§ READING TEXT
The actor says Andy will go on a “much deeper journey about self-discovery” and be forced to reckon with his drug addiction.

“In the film, there are moments laid out that are then picked up in the series,” adds producer Hester Ruoff, co-founder of Ascendant Fox. “But new characters bring a freshness to the project, so you don’t just feel like, ‘Oh, I’m just watching the same thing but extended.’ It’s got new levels of banter.”

While the one-shot technique will be scrapped, the team promises that the movie’s strong social realism will be even more prominent across the TV show. Given the series is landing on the BBC, those elements are likely to be even more crucial in order to serve the public broadcaster’s audience.

“The collective consciousness of all of our companies is to create opportunities for people,” says the BAFTA-nominated Graham, who is a passionate advocate for diversity and social mobility in the British entertainment industry. “If you look at our kitchen, it’s so eclectic in the cultural aspects of work, from creed, color, ethnicity, right across the board to identity and sexuality.

“We felt we had an opportunity with this canvas that we created, because we knew we had this great place to start with in this kitchen,” he adds. “Most people have associations with a particular kind of job, be it an office or a restaurant or a building site. We had a good platform to be able to shine a light on social issues, and make a little bit of a social commentary about the state of the nation.”

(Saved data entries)
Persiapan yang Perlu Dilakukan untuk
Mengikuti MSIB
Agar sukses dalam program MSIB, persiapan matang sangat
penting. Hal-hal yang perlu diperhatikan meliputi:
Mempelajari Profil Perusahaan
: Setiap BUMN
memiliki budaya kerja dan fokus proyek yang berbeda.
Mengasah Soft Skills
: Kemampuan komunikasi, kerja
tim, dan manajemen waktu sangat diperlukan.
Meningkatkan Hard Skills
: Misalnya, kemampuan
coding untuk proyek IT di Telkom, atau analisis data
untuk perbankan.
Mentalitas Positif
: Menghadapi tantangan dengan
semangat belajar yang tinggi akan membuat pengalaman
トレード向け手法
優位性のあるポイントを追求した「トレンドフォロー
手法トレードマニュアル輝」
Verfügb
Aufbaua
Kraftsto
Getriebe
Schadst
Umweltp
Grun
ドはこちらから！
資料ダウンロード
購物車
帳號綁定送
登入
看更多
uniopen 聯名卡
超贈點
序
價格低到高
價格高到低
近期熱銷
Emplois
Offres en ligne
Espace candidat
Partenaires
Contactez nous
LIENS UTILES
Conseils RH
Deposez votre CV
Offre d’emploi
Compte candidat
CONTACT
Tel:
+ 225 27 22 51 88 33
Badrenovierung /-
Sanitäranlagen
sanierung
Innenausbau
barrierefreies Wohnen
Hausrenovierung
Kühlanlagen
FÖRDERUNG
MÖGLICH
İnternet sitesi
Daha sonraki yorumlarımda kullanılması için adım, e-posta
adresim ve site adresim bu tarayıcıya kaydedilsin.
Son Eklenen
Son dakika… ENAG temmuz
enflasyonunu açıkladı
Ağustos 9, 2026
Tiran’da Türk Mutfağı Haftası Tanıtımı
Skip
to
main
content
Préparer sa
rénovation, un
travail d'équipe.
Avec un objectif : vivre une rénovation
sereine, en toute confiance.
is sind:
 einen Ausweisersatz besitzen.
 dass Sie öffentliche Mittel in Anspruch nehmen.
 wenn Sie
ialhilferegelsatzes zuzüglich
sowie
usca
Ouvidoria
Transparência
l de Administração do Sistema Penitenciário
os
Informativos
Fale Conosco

§ EXERCISES TO COMPLETE
a. In the article, condense the paragraph beginning "While the one-shot technique" into a short bulleted list that keeps its main facts.
b. Output the passage of the article from "While the one-shot" up to and including "identity and sexuality.", reproduced word for word.
The listing has no role in any of this work.

§ ANSWERS GIVEN
a.
- The one-shot technique will be scrapped.
- The team promises the movie's strong social realism will be even more prominent in the TV show.
- Because the series is landing on the BBC, those elements are likely to be even more crucial for serving the public broadcaster's audience.

b.
While the one-shot technique will be scrapped, the team promises that the movie’s strong social realism will be even more prominent across the TV show. Given the series is landing on the BBC, those elements are likely to be even more crucial in order to serve the public broadcaster’s audience.

“The collective consciousness of all of our companies is to create opportunities for people,” says the BAFTA-nominated Graham, who is a passionate advocate for diversity and social mobility in the British entertainment industry. “If you look at our kitchen, it’s so eclectic in the cultural aspects of work, from creed, color, ethnicity, right across the board to identity and sexuality.